*Data extract*:
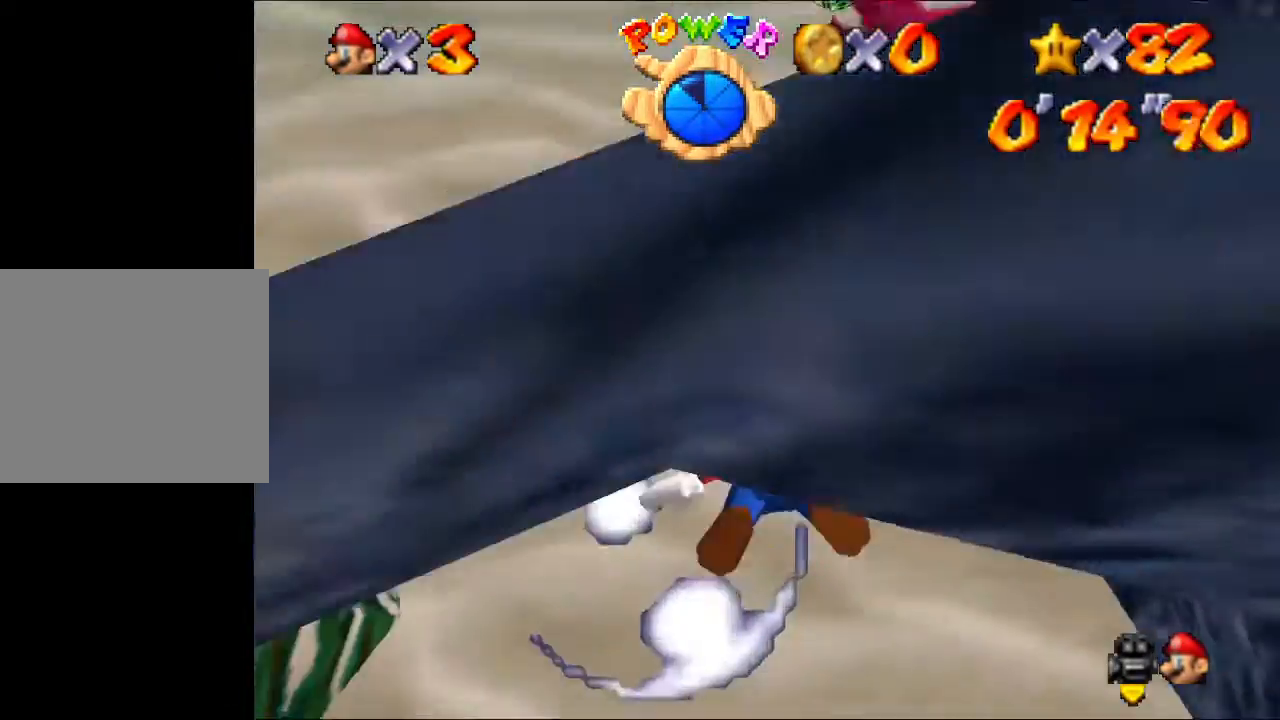
{"buttons": ["A"], "left_stick": "up-left", "events": [[267, "A", "down"], [433, "left_stick", "up-left"]]}
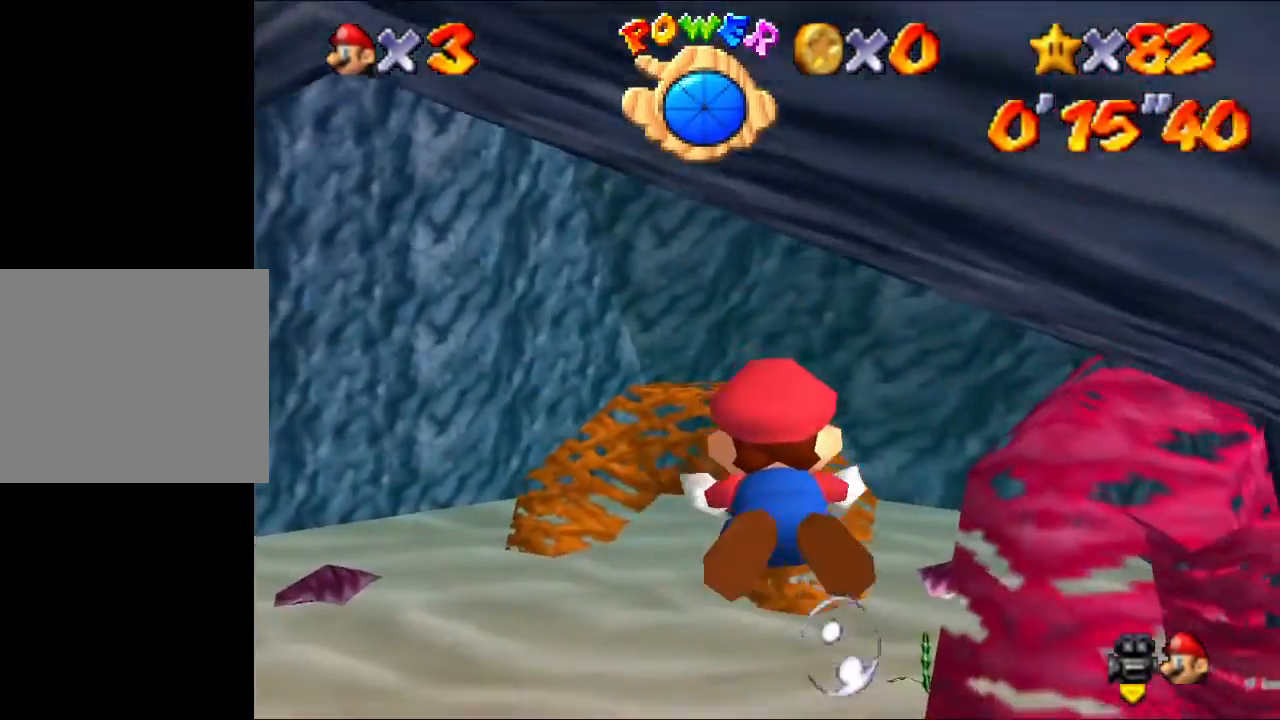
{"buttons": ["A"], "left_stick": "center", "events": [[100, "A", "up"], [400, "left_stick", "center"], [500, "A", "down"]]}
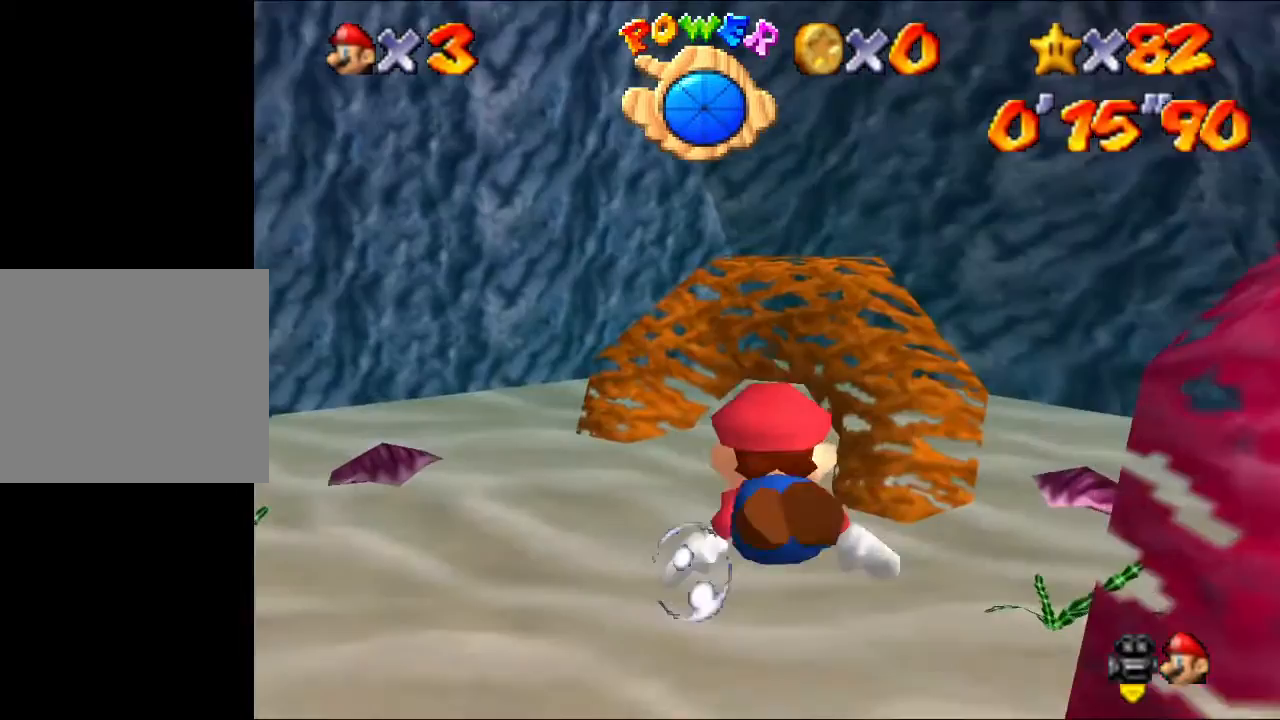
{"buttons": [], "left_stick": "center", "events": [[333, "A", "up"]]}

*Assignment*:
Whenever images occur above, omit them and retype each line exactly as it stands.

*Problem solution*:
{"buttons": ["A"], "left_stick": "up-left", "events": [[267, "A", "down"], [433, "left_stick", "up-left"]]}
{"buttons": ["A"], "left_stick": "center", "events": [[100, "A", "up"], [400, "left_stick", "center"], [500, "A", "down"]]}
{"buttons": [], "left_stick": "center", "events": [[333, "A", "up"]]}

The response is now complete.